Il n'était pas beau. Il n'était pas impressionnant. Il était... dérangeant. Il semblait visuellement lourd, absorbant la lumière de sa lampe de bureau plutôt que de la refléter.

Alisa tendit la main pour le ramasser, avec l'intention de chercher une marque de fabricant au verso.

Ses doigts s'arrêtèrent, flottant à deux centimètres de la surface.

Froid.

La sensation la frappa avant même qu'elle n'établisse le contact. Ce n'était pas seulement la fraîcheur de l'argent stocké dans une pièce climatisée. C'était un froid perçant, actif, surnaturel. Il rayonnait de la boîte comme des vagues de givre s'échappant de la neige carbonique. C'était un froid qui semblait prédateur, un vide cherchant de la chaleur à consumer.

Elle fronça les sourcils. Cela ne devrait pas être possible. Le laboratoire de restauration était maintenu au frais, certes, mais pas au point de geler.

« Ne sois pas ridicule, Alisa », se réprimanda-t-elle. « C'est la conductivité thermique. C'est tout. »

Lentement, luttant contre une envie soudaine et irrationnelle de s'enfuir de la pièce, elle abaissa son doigt et toucha le boîtier métallique.

Le froid fut instantané et agressif.

Il mordit sa peau, transperçant l'épais gant de latex qu'elle portait toujours pour manipuler des artefacts. Alisa eut un hoquet, une inspiration brusque qui siffla entre ses dents. Elle retira sa main par instinct, la serrant contre sa poitrine, mais la sensation ne s'estompa pas.

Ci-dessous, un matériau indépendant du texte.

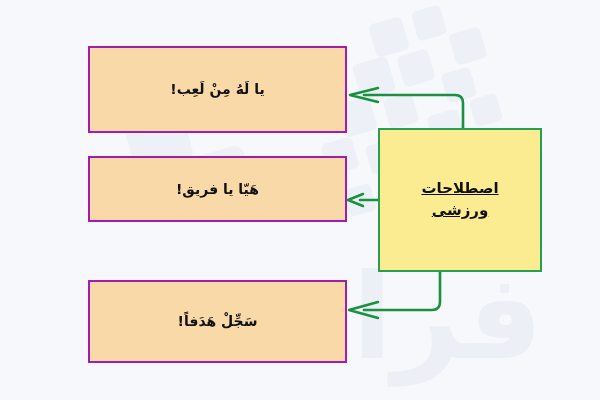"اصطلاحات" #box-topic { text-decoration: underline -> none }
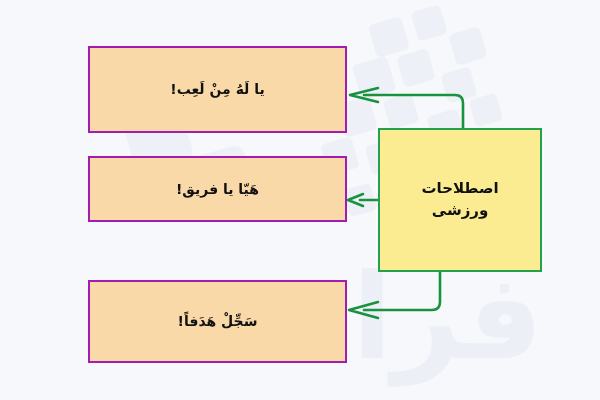"ورزشی" span { text: ورزشی -> فريق }
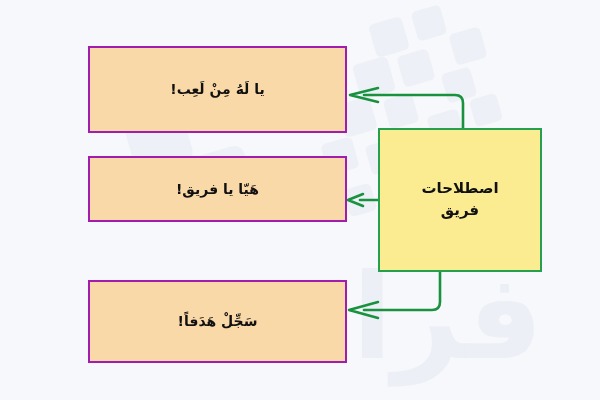"سَجِّلْ هَدَفاً!" #box-term-3 { height: 83px -> 97px }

Ce n'était pas seulement sur sa peau. Il l'avait pénétrée.

Il rampa le long de ses doigts, un frisson serpentin glissant dans ses veines, contournant la chair pour s'enfoncer directement dans l'os. Il remonta le long de son poignet, dépassa son coude et heurta son épaule de plein fouet. Alisa recula en trébuchant loin du bureau, sa hanche heurtant le rebord du bois, mais le froid était déjà à l'intérieur de son buste. Il se logea profondément dans son sternum, juste derrière son cœur, comme un éclat de glace dentelé, lourd et tranchant.

Elle fixa le locket, sa respiration se faisant courte, saccadée par la panique. Il reposait immobile sur son lit de velours, sombre et inerte. Un bijou de pacotille d'un siècle oublié.

Mais le froid ne la quittait pas.

Et avec lui vint autre chose. Un sentiment aussi étranger et intrusif que la glace dans ses veines. Cela monta du creux de son estomac, une marée sombre et étouffante. C'était une terreur profonde, primale, inexplicable.